Protokoll der Sitzung vom 11.03.2010

Was die Kirchen betrifft, meine Damen und Herren, berühren wir nicht nur eine Grundsatzfrage, sondern generell das Verhältnis zwischen Kirchen und Staat. Die Frage stellt sich: Wie viel Autonomie und Selbstverwaltung darf dieser Staat hinnehmen, ohne seine eigenen Schutzpflichten gegenüber den Opfern zu verletzen?

Ich bin dezidiert der Meinung, dass es auch in kirchlichen Einrichtungen keine rechtsfreien Räume geben darf,

(Beifall bei der SPD und den GRÜNEN)

dass also Straftaten hinter Klostermauern genauso verfolgt und behandelt werden müssen wie Straftaten andernorts.

Deswegen verstehe ich auch den Antrag der GRÜNEN nicht ganz genau; vielleicht habe ich nicht aufgepasst. Aber ich bin nicht der Meinung, dass erst geprüft werden muss, ob es einen Vorrang des staatlichen Strafverfolgungsmonopols gibt oder ob eventuell Leitlinien innerkirchlicher Art höherrangig sind. Diese Frage ist beantwortet, da muss nicht erst berichtet und geprüft werden. Das ist offensichtlich klar.

(Beifall bei der SPD)

*Datenauszüge*.

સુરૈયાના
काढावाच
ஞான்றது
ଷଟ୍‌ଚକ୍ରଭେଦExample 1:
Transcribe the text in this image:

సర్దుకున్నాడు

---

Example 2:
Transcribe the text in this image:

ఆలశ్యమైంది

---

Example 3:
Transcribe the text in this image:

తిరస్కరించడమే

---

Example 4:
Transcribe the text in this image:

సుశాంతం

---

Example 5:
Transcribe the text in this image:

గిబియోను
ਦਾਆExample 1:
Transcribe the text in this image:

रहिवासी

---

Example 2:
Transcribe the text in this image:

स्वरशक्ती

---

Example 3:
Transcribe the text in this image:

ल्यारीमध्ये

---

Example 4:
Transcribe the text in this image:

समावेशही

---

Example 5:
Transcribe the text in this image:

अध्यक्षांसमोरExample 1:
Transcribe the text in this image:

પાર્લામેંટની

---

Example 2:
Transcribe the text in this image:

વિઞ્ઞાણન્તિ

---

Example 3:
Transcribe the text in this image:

* * *

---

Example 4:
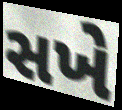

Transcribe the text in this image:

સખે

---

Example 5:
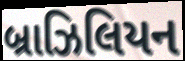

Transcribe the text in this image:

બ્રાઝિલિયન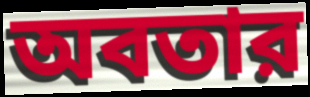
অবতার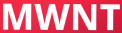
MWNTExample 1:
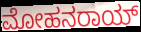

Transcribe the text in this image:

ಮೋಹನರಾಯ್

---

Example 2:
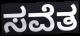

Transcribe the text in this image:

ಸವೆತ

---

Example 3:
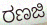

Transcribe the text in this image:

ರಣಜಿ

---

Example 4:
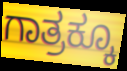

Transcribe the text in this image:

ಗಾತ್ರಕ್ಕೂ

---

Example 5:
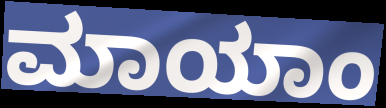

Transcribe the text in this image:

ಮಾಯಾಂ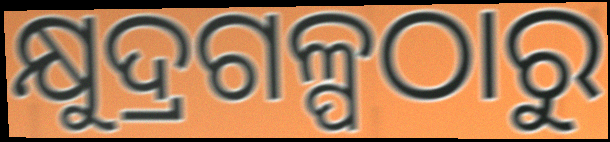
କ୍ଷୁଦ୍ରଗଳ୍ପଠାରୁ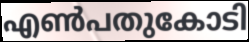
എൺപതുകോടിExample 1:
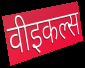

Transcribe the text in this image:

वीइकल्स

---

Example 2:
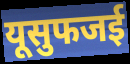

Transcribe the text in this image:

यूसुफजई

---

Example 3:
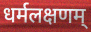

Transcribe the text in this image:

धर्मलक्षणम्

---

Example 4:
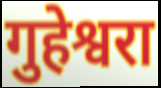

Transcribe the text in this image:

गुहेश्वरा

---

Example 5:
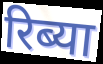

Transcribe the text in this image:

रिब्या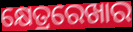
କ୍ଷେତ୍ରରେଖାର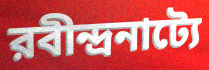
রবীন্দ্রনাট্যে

--

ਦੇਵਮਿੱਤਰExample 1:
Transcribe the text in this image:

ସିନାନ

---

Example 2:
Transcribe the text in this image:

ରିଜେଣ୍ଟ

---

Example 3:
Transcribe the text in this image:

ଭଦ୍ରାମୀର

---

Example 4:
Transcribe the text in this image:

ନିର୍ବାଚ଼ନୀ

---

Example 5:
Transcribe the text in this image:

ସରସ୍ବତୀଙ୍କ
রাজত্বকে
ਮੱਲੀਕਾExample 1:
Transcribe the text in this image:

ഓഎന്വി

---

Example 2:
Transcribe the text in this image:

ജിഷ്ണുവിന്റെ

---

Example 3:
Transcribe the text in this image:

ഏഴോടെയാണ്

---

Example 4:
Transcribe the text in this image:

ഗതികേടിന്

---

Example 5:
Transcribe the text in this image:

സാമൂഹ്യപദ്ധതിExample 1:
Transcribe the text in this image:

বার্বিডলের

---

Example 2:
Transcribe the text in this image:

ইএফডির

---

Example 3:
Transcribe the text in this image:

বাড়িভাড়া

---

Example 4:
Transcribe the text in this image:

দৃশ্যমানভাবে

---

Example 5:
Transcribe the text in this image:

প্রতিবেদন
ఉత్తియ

*Aufgabe*. Setze die Parlamentsrede zum Verhältnis von Kirchen und Staat im Anschluss an ihren letzten Satz fort. Die Auflistung hat mit dem Lesetext nichts zu tun.

*Antwort*.
Es kann und darf nicht akzeptiert werden, dass kirchliche Einrichtungen bei Kenntnis von strafbaren Taten für sich selbst entscheiden, ob sie sich an die Strafverfolgungsbehörden wenden oder nicht. Ich halte es für eine Selbstverständlichkeit, dass der Staat diese Erwartung in aller Deutlichkeit an die Kirchen heranträgt. Deswegen bin ich der Frau Bundesjustizministerin Leutheusser-Schnarrenberger dankbar, dass sie das in dieser Deutlichkeit auch gesagt hat, und ich habe überhaupt kein Verständnis dafür, dass wir heute in den Zeitungen lesen müssen: "Die CSU springt den Kirchen bei." Nicht den Opfern, sondern den Kirchen springt sie bei und schimpft auf die Bundesjustizministerin - so wie im Mittelalter: Wer eine unliebsame Botschaft überbringt, wird geköpft, aber der Verursacher wird geschont.

(Beifall bei der SPD und der FDP)

Es reicht nicht, wenn die Frau Justizministerin in der "Süddeutschen Zeitung" bedauert, dass "es nicht so läuft, wie es laufen soll". Es genügt nicht, verehrte Frau Justizministerin, es nur zu bedauern, sondern ich bin schon der Meinung, dass Sie an Ihrer Stelle, genau Sie, die Aufgabe hätten, dafür zu sorgen, dass endlich der Anspruch des Staates, Straftaten auch hinter Klostermauern und in Internaten aufzuklären, auch durchgesetzt werden kann. Da kann man nicht abwarten, bis kirchliche Instanzen bereit sind, mit Ihnen darüber zu reden.

(Beifall bei der SPD)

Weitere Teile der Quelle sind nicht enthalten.